In the realm of the very small, the universe is non-deterministic. Atomic decay, for example, is random. Given two identical atoms, one might decay after a minute, another might take hours. Elementary particles have a property called "spin", which is an intrinsic angular momentum. Electrons, for example, have spin "up" or spin "down", but it is impossible to predict which orientation an individual election will have when it is measured.

John G. Cramer, in
The Transactional Interpretation of Quantum Mechanics, writes:

[Quantum Mechanics] asserts that there is an intrinsic randomness in the microcosm which precludes the kind of predictivity we have come to expect in classical physics, and that the QM formalism provides the only predictivity which is possible, the prediction of average behavior and of probabilities as obtained from Born's probability law....

While this element of the [Copenhagen Interpretation] may not satisfy the desires of some physicists for a completely predictive and deterministic theory, it must be considered as at least an adequate solution to the problem unless a better alternative can be found. Perhaps the greatest weakness of [this statistical interpretation] in this context is not that it asserts an intrinsic randomness but that it supplies no insight into the nature or origin of this randomness. If "God plays dice", as Einstein (1932) has declined to believe, one would at least like a glimpse of the gaming apparatus which is in use.

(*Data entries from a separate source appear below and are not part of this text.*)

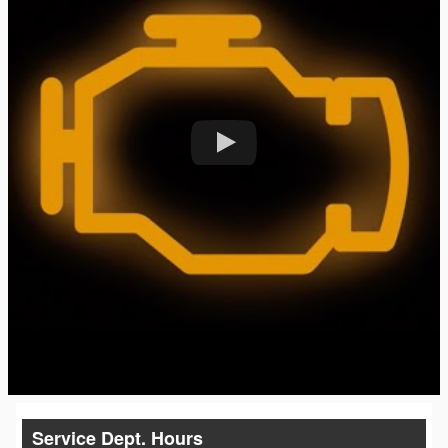
Service Dept. Hours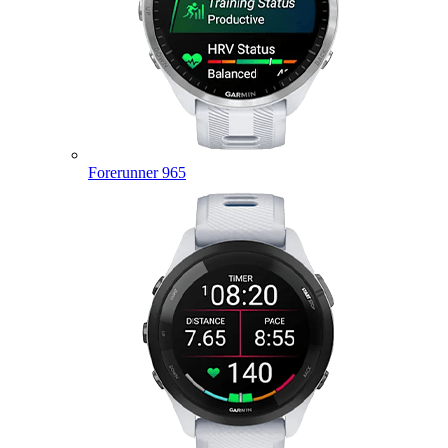
Forerunner 965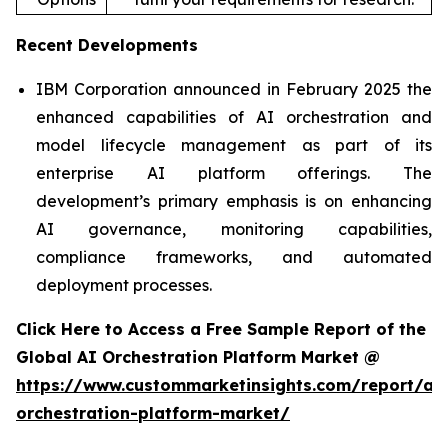
Recent Developments
IBM Corporation announced in February 2025 the
enhanced capabilities of AI orchestration and
model lifecycle management as part of its
enterprise AI platform offerings. The
development’s primary emphasis is on enhancing
AI governance, monitoring capabilities,
compliance frameworks, and automated
deployment processes.
Click Here to Access a Free Sample Report of the
Global AI Orchestration Platform Market @
https://www.custommarketinsights.com/report/ai-
orchestration-platform-market/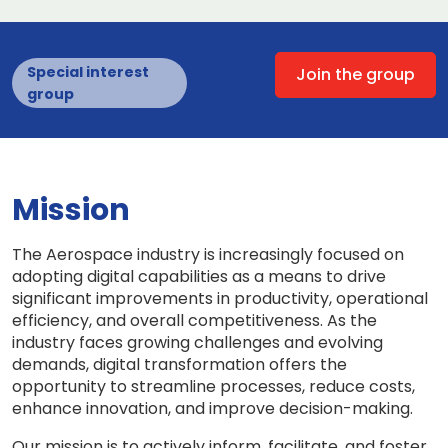
Special interest
Join the group
group
Mission
The Aerospace industry is increasingly focused on
adopting digital capabilities as a means to drive
significant improvements in productivity, operational
efficiency, and overall competitiveness. As the
industry faces growing challenges and evolving
demands, digital transformation offers the
opportunity to streamline processes, reduce costs,
enhance innovation, and improve decision-making.
Our mission is to actively inform, facilitate, and foster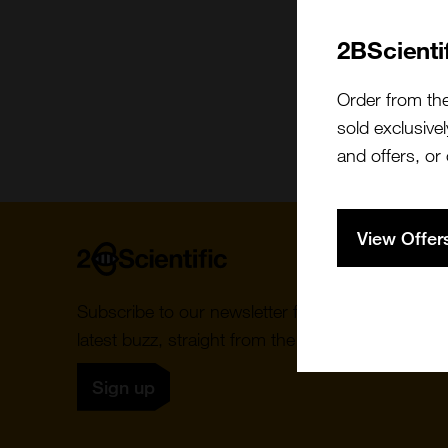
2BScienti
Order from th
sold exclusivel
and offers, or
View Offer
Home
Subscribe to our newsletter for the
latest buzz, straight from the hive.
Sign up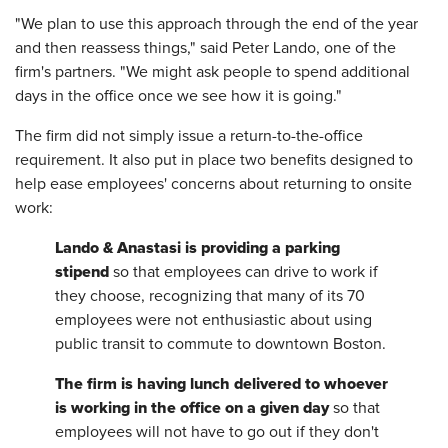
"We plan to use this approach through the end of the year
and then reassess things," said Peter Lando, one of the
firm's partners. "We might ask people to spend additional
days in the office once we see how it is going."
The firm did not simply issue a return-to-the-office
requirement. It also put in place two benefits designed to
help ease employees' concerns about returning to onsite
work:
Lando & Anastasi is providing a parking
stipend
so that employees can drive to work if
they choose, recognizing that many of its 70
employees were not enthusiastic about using
public transit to commute to downtown Boston.
The firm is having lunch delivered to whoever
is working in the office on a given day
so that
employees will not have to go out if they don't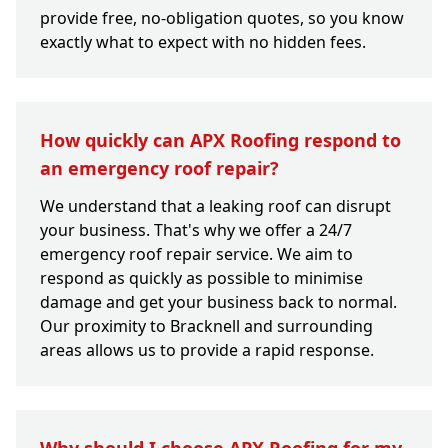
provide free, no-obligation quotes, so you know
exactly what to expect with no hidden fees.
How quickly can APX Roofing respond to
an emergency roof repair?
We understand that a leaking roof can disrupt
your business. That's why we offer a 24/7
emergency roof repair service. We aim to
respond as quickly as possible to minimise
damage and get your business back to normal.
Our proximity to Bracknell and surrounding
areas allows us to provide a rapid response.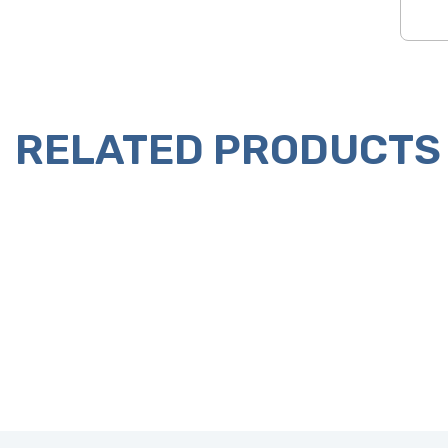
RELATED PRODUCTS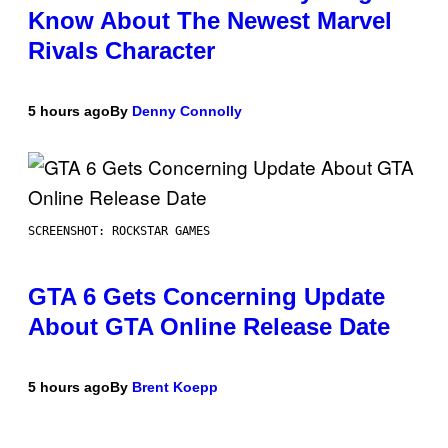
Know About The Newest Marvel
Rivals Character
5 hours ago
By
Denny Connolly
SCREENSHOT: ROCKSTAR GAMES
GTA 6 Gets Concerning Update
About GTA Online Release Date
5 hours ago
By
Brent Koepp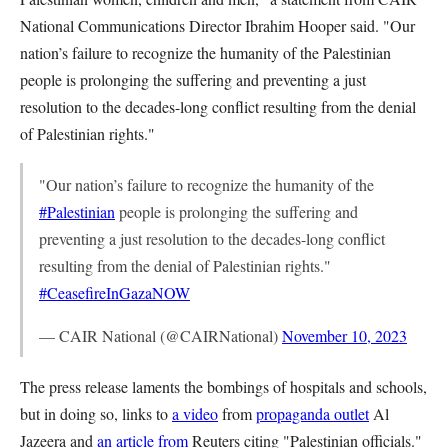
National Communications Director Ibrahim Hooper said. "Our
nation’s failure to recognize the humanity of the Palestinian
people is prolonging the suffering and preventing a just
resolution to the decades-long conflict resulting from the denial
of Palestinian rights."
"Our nation’s failure to recognize the humanity of the
#Palestinian
people is prolonging the suffering and
preventing a just resolution to the decades-long conflict
resulting from the denial of Palestinian rights."
#CeasefireInGazaNOW
— CAIR National (@CAIRNational)
November 10, 2023
The press release laments the bombings of hospitals and schools,
but in doing so, links to
a video
from
propaganda outlet
Al
Jazeera and
an article from
Reuters citing "Palestinian officials."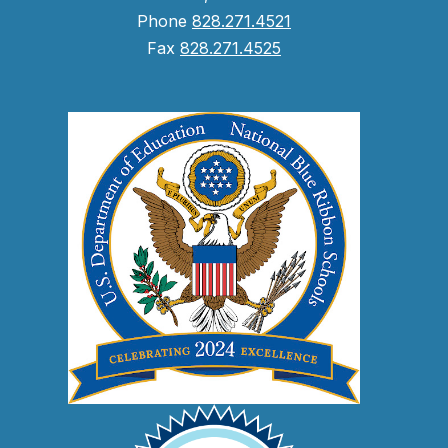
Phone
828.271.4521
Fax
828.271.4525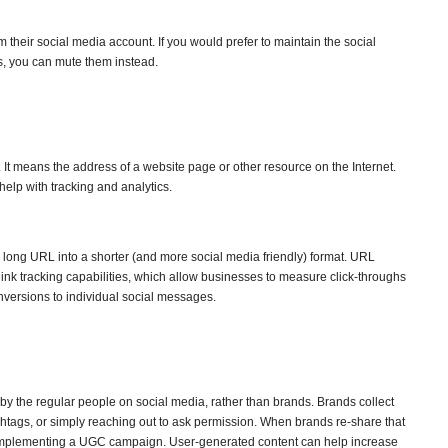
their social media account. If you would prefer to maintain the social
ts, you can mute them instead.
 It means the address of a website page or other resource on the Internet.
elp with tracking and analytics.
 long URL into a shorter (and more social media friendly) format. URL
link tracking capabilities, which allow businesses to measure click-throughs
nversions to individual social messages.
by the regular people on social media, rather than brands. Brands collect
htags, or simply reaching out to ask permission. When brands re-share that
e implementing a UGC campaign. User-generated content can help increase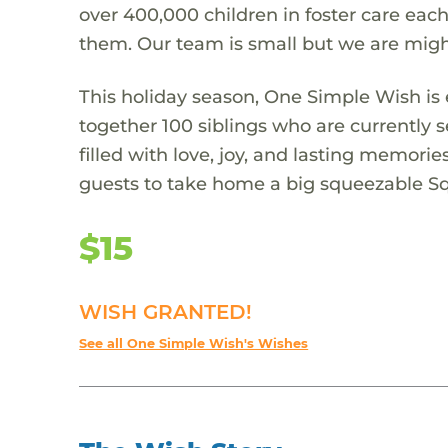
over 400,000 children in foster care each
them. Our team is small but we are migh
This holiday season, One Simple Wish is e
together 100 siblings who are currently s
filled with love, joy, and lasting memorie
guests to take home a big squeezable 
$15
WISH GRANTED!
See all One Simple Wish's Wishes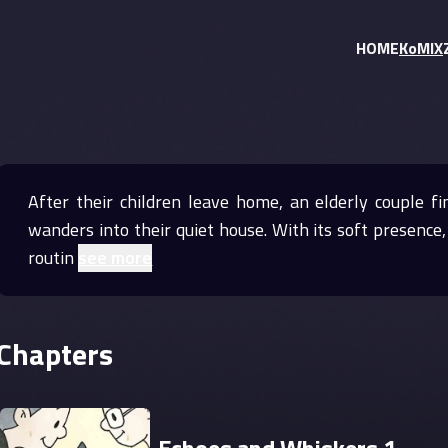
HOME
KoMIX
After their children leave home, an elderly couple f
wanders into their quiet house. With its soft presenc
routin
see more
Chapters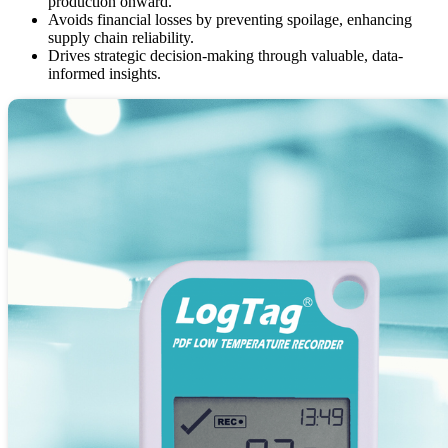
production onward.
Avoids financial losses by preventing spoilage, enhancing
supply chain reliability.
Drives strategic decision-making through valuable, data-
informed insights.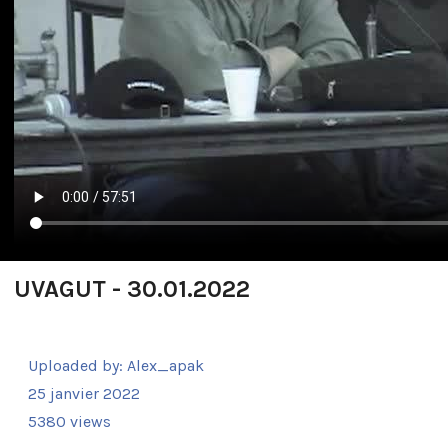
UVAGUT - 30.01.2022
Uploaded by:
Alex_apak
25 janvier 2022
5380 views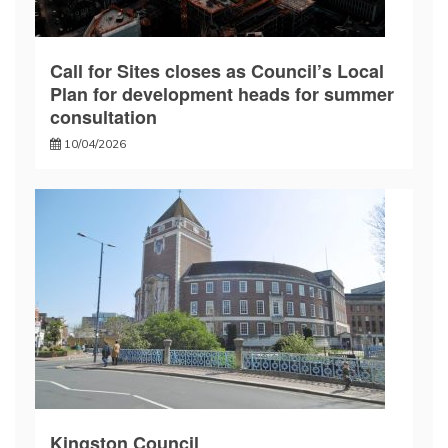
Call for Sites closes as Council’s Local
Plan for development heads for summer
consultation
10/04/2026
Kingston Council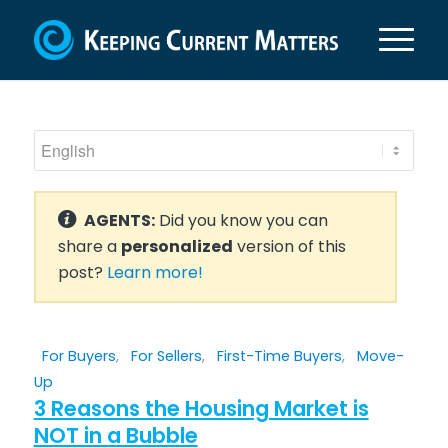
AGENTS:
Did you know you can
share a
personalized
version of this
post?
Learn more!
For Buyers
,
For Sellers
,
First-Time Buyers
,
Move-
Up
3 Reasons the Housing Market is
NOT in a Bubble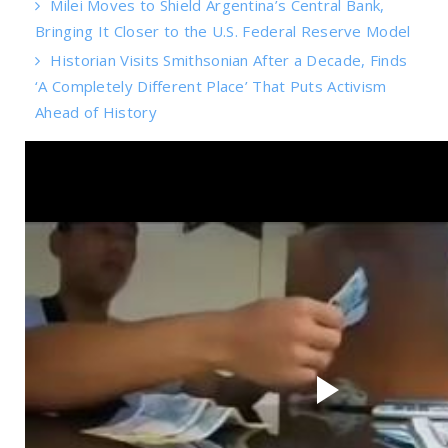
Milei Moves to Shield Argentina’s Central Bank,
Bringing It Closer to the U.S. Federal Reserve Model
Historian Visits Smithsonian After a Decade, Finds
‘A Completely Different Place’ That Puts Activism
Ahead of History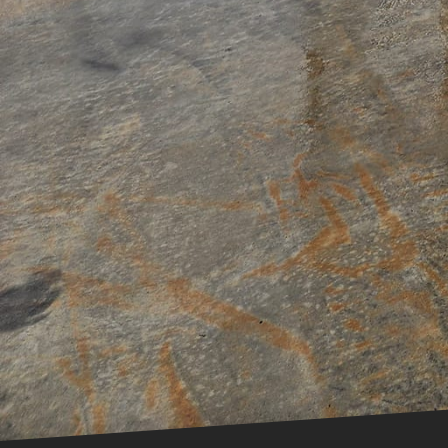
save you from potential le
Ultimately, while it may b
hiring trained experts for
and longevity – giving you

As a software engineer, were I to try to construct software that mimics human intelligence, I would want to construct a module that emulated human imagination. This "imagination" module would be connected as an input to a "morality" module. I explained the reason for this architecture in this article:

When we think about what ought to be, we are invoking the creative power of our brain to imagine different possibilities. These possibilities are not limited to what exists in the external world, which is simply a subset of what we can imagine.

From the definition that morality derives from a comparison between "is" and "ought", and the understanding that "ought" exists in the unbounded realm of the imagination, we conclude that morality is subjective: it exists only in minds capable of creative power.

I would use a random number generator, coupled with an appropriate heuristic, to power the imagination.

On page 184 in
Things A Computer Scientist Rarely Talks About, Donald Knuth writes:

Indeed, computer scientists have proved that certain important computational tasks can be done much more efficiently with random numbers than they could possibly ever be done by deterministic procedure. Many of today's best computational algorithms, like methods for searching the internet, are based on randomization. If Einstein's assertion were true, God would be prohibited from using the most powerful methods.

Of course, this is all speculation on my part, but perhaps the reason why God plays dice with the universe is to drive the software that makes us what we are. Without randomness, there would be no imagination. Without imagination, there would be no morality. And without imagination and morality, what would we be?